_Given problem 1_. Using the essay on women in programming below, explain in one to three sentences why it is not surprising that close to half of the students taking the Calculus AB test are female.
_Given problem 2_. According to the essay on women in programming below, what percentage of female students passed the AP Computer Science test?

_Text excerpt_.
I've tagged this as opinion because it's mine. Obviously, I'd be gratified if you made it yours since that's the only reason for writing a persuasive essay after passing Senior English. If you disagree with some or all of what I have to say, I'm willing to read your persuasive essay too. If you hate my opinion, all I can say is that I'm sorry.

Left: Glen Beck Right: Frances Elizabeth Snyder Holberton

We recently ran a survey on Stack Overflow and noted:

Compared with men, women who code are nearly twice as likely to have less than 2 years programming experience. We hope this means more women are joining the industry and closing the gender gap.

Just to be clear, we know that our survey under-counted female developers, so the first sentence might not be representative of demographics as a whole. The second sentence, however, is hopelessly and naively optimistic. Best case: experienced female programmers are less likely to take our survey. But I worry that women leave the computer industry or shift out of programming roles sooner than men do.

The survey didn't really ask the sort of questions needed to figure out why there are so few female programmers. I wondered out loud if woman leave because of hostile work environments. My wife, trained as an RN to think critically, asked if I'd looked at AP test results. In the US, high school seniors have the option to take any number of tests that will allow them to skip freshman level courses in college. Looking at this data removes a lot of complications such as whether women are dropping out of the programming profession to have children or not getting hired because employers are afraid they will get distracted by having children. So here's how males and females performed on the Computer Science and Calculus AB Advanced Placement tests from 2006 to 2013:

Boys Girls Total
CS performance 64% 56% 62%
Calculus performance 62% 54% 58%

64% of male students and 56% of females passed the Computer Science test (with a 3 or better). This is a problem for my theory, but the gender gap doesn't fully explain why only about 20% of programmers working in the US are women. No, the real problem is the ratio of young men and women who take the test in the first place:

Boys Girls Total
CS participation 81% 19% 100%
Calculus participation 52% 48% 100%

AP Calculus is pretty important for anyone planning on entering college. Even if you aren't majoring in anything math-related, passing the exam will exempt you from the Quantitative Reasoning requirement many universities have. Most high schools offer AP Calculus for college-bound students and women now outnumber men on campuses, so it's not surprising that close to 50% of the students taking Calculus AB are female. By contrast, the CS test only makes sense if you are considering a computer science major or have already learned some programming before your senior year.

Saved data entries:
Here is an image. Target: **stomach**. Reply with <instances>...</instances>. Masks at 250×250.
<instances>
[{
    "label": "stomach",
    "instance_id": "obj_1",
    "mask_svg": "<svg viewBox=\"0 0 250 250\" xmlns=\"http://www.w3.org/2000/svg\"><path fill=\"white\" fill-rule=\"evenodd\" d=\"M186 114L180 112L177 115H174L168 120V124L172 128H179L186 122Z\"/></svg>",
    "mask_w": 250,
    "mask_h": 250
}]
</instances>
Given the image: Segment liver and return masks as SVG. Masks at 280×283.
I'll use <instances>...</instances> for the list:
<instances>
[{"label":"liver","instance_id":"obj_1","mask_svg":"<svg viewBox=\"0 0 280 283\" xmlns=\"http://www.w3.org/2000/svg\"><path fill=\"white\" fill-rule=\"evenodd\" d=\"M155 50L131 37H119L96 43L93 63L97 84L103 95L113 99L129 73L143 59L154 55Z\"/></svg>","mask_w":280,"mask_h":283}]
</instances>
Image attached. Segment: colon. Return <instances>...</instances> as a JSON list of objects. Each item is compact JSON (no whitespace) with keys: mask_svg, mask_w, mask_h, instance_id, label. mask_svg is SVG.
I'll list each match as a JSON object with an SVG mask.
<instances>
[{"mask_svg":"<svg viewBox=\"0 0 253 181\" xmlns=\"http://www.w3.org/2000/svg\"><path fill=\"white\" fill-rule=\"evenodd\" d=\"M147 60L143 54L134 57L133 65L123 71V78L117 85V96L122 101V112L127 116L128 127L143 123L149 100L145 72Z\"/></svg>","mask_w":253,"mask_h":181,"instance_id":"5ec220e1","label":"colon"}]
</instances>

_Worked solution 1_. AP Calculus matters for anyone planning to enter college, and most high schools offer it to college-bound students. Since women now outnumber men on campuses, it follows that close to 50% of Calculus AB test takers are female.

_Worked solution 2_. 56% of female students passed it with a 3 or better.